Furthermore, he said, the 2021 budget includes sports equity for the first time, in which the township will treat all sports equally.

The council unanimously agreed to use the three-year average of Covid-19 affected revenue in the 2021 budget. Sabatini said the state passed legislation allowing Byram to average its court revenue for the last three years. Instead of being able to anticipate only $33,000, the anticipated average in the budget is $50,000.

The council also unanimously approved self-examining the budget instead of sending it to the state for approval. Sabatini said the township is allowed a self-exam every two years and send the budget to the state for approval every third year.

Route 206 tunnel work

Planned work on the Route 206 tunnel under the rail lines in Andover Borough could interrupt traffic for up to a year, said Mayor Alexander Rubenstein.
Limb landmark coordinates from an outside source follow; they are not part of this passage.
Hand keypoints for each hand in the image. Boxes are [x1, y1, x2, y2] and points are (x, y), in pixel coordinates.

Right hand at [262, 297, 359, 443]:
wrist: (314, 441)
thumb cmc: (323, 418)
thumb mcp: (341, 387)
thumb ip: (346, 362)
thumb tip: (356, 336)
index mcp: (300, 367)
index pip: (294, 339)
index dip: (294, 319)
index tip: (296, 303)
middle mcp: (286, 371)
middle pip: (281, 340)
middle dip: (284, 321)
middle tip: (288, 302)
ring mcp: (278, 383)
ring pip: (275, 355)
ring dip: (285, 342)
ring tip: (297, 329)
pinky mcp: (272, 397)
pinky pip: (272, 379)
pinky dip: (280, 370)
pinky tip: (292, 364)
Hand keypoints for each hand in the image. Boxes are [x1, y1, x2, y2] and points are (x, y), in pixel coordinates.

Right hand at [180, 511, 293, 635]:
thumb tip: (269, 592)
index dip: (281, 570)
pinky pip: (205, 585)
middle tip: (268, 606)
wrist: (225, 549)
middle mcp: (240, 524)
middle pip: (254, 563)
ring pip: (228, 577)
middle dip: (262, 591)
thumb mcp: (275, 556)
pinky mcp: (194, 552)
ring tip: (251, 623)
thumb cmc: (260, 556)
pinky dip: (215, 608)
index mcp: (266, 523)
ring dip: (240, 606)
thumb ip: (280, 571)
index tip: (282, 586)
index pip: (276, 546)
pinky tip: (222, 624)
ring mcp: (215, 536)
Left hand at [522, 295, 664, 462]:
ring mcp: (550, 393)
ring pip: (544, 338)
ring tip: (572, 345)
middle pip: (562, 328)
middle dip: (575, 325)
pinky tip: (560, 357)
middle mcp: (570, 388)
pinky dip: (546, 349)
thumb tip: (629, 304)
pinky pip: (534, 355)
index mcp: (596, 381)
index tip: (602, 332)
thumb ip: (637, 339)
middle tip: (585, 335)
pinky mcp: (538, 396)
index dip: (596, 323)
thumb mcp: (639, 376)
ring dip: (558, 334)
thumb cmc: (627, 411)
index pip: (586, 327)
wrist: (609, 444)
He said he would attend a conference call, along with Sabatini and Councilwoman Cris Franco, with the New Jersey Department of Transportation (DOT) to advocate for Byram Township. He said the township will challenge the DOT in decisions that seem to have already been made and recommend repair as an option.

Sabatini said the project proposes to fix culverts at the Route 206 tunnel, which run under the north and southbound lanes. The diversion of traffic would largely go through Byram Township, Roosevelt Road, and the Tamarack sections of town.
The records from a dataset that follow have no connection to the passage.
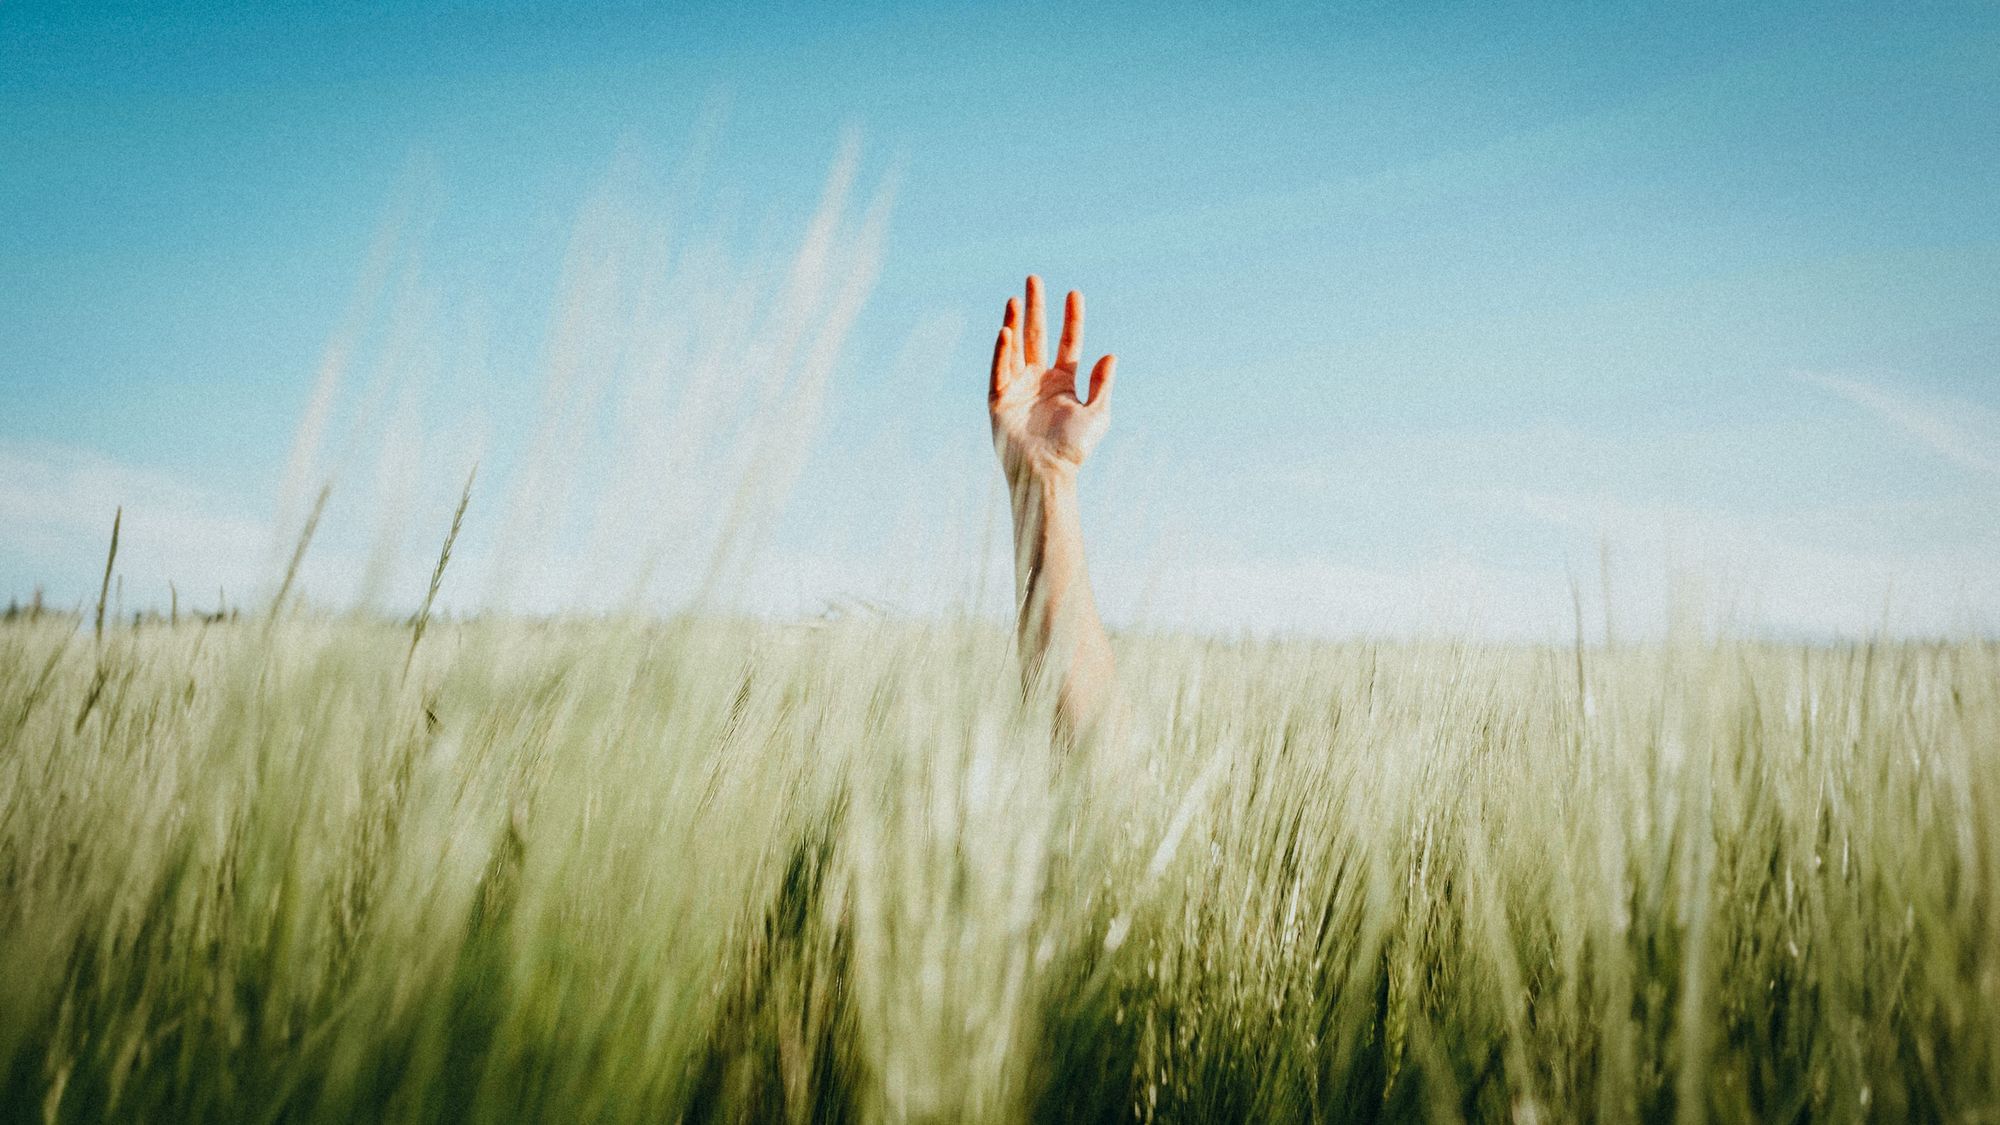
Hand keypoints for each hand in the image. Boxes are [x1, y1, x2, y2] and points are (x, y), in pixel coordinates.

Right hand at [989, 275, 1115, 483]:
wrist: (1047, 473)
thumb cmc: (1073, 449)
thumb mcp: (1097, 415)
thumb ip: (1102, 384)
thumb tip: (1110, 354)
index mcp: (1063, 382)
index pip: (1068, 342)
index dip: (1071, 318)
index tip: (1074, 293)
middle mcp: (1039, 380)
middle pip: (1037, 336)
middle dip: (1036, 308)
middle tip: (1034, 279)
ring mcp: (1018, 388)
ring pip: (1016, 347)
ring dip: (1015, 322)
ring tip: (1015, 297)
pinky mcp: (999, 400)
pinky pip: (1000, 369)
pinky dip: (1002, 351)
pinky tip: (1006, 330)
Byram’s infrastructure was not equipped to carry 206 North and South traffic for an extended period of time, Sabatini said.
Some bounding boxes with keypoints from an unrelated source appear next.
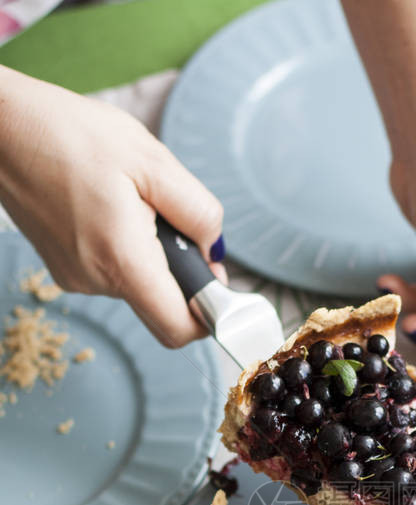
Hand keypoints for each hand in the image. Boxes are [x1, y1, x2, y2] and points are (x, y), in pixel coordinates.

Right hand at [0, 68, 224, 346]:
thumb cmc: (70, 134)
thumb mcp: (153, 161)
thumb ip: (198, 212)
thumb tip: (215, 252)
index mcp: (122, 261)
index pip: (179, 329)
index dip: (209, 316)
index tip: (220, 288)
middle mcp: (96, 282)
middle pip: (163, 305)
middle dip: (181, 271)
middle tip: (170, 218)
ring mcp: (76, 279)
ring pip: (139, 285)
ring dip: (152, 253)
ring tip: (130, 200)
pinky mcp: (65, 269)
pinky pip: (114, 271)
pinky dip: (127, 247)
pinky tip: (109, 205)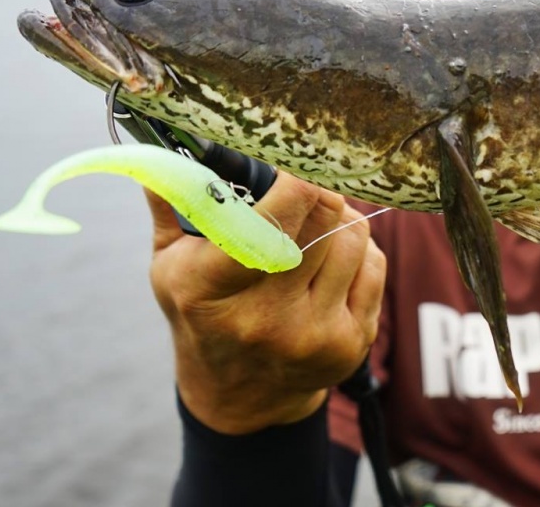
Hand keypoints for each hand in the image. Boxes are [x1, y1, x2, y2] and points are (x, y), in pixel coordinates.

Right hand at [145, 174, 385, 434]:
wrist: (240, 394)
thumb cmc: (203, 312)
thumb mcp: (170, 267)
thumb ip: (171, 205)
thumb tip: (166, 144)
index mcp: (207, 290)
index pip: (265, 226)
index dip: (292, 186)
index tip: (295, 165)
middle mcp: (262, 318)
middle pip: (320, 222)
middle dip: (320, 191)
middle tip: (310, 184)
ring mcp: (311, 335)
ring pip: (352, 239)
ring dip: (342, 217)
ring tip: (320, 218)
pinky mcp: (349, 344)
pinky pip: (374, 265)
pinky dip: (360, 248)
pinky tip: (335, 254)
The project affects Andover Borough, Andover Township, Greene Township, and Byram Township, and anyone who travels north or south on Route 206.

In other business:
Utilities investigation: Mayor Rubenstein said there will be a hearing to review municipal and government official complaints regarding Altice USA at 10 a.m. on Tuesday, March 16. The New Jersey Board of Public Utilities is investigating Altice USA. Rubenstein recommended that residents voice their concerns. They must preregister for the call in order to be heard. Altice bought Service Electric Cable Television and provides Byram with cable TV.
Energy aggregation: Mayor Rubenstein said the township, instead of staying with JCP&L, entered into an energy agreement that will save residents at least 7 percent on their electric bills. A typical township household will save around $85 per year, he said, and the entire town would save around $250,000. In the near future, Rubenstein said, residents will receive a letter informing them of the program benefits. Later, they will receive further paperwork from the provider, Energy Harbor, allowing residents to opt out immediately or even a year from now. However, he recommended residents give the program a chance. Good Energy representative John Berg said the aggregation is under a GE program, with reliability and price protection.
Police building: The council unanimously approved paying MJA Construction Services $16,050 for cost estimates and construction consulting for the proposed new Byram Township Police Municipal Building and renovations to the municipal building.
Greener by Design presentation: After discussing municipal building grant opportunities and low-interest loans with Ben Spinelli of Greener by Design, the majority of the council agreed to consult other grant-writing firms before going forward with Greener by Design.
C.O. Johnson Park concepts: French and Parrello Associates will present their C.O. Johnson Park concepts at the March 16 meeting.
Safety and Loss Control Award: Rubenstein announced Byram Township was awarded the Safety and Loss Control Award by their insurance company, as a result of Byram’s keeping its exposure to risk low.
Fire department ice rescue: Councilman Jack Gallagher said a mutual aid ice rescue drill will be held on March 11. He reminded residents that the fire department is looking for volunteers.
Fund law correction: The council unanimously agreed to correct the wording of the current State Training fund law to insure that all volunteer EMTs receive pay for their training, volunteers fulfill a minimum service requirement to maintain eligibility, and paid EMTs do not receive state funding through an unintended loophole.
Read Across America: The council unanimously approved a proclamation supporting Read Across America, a program celebrating reading.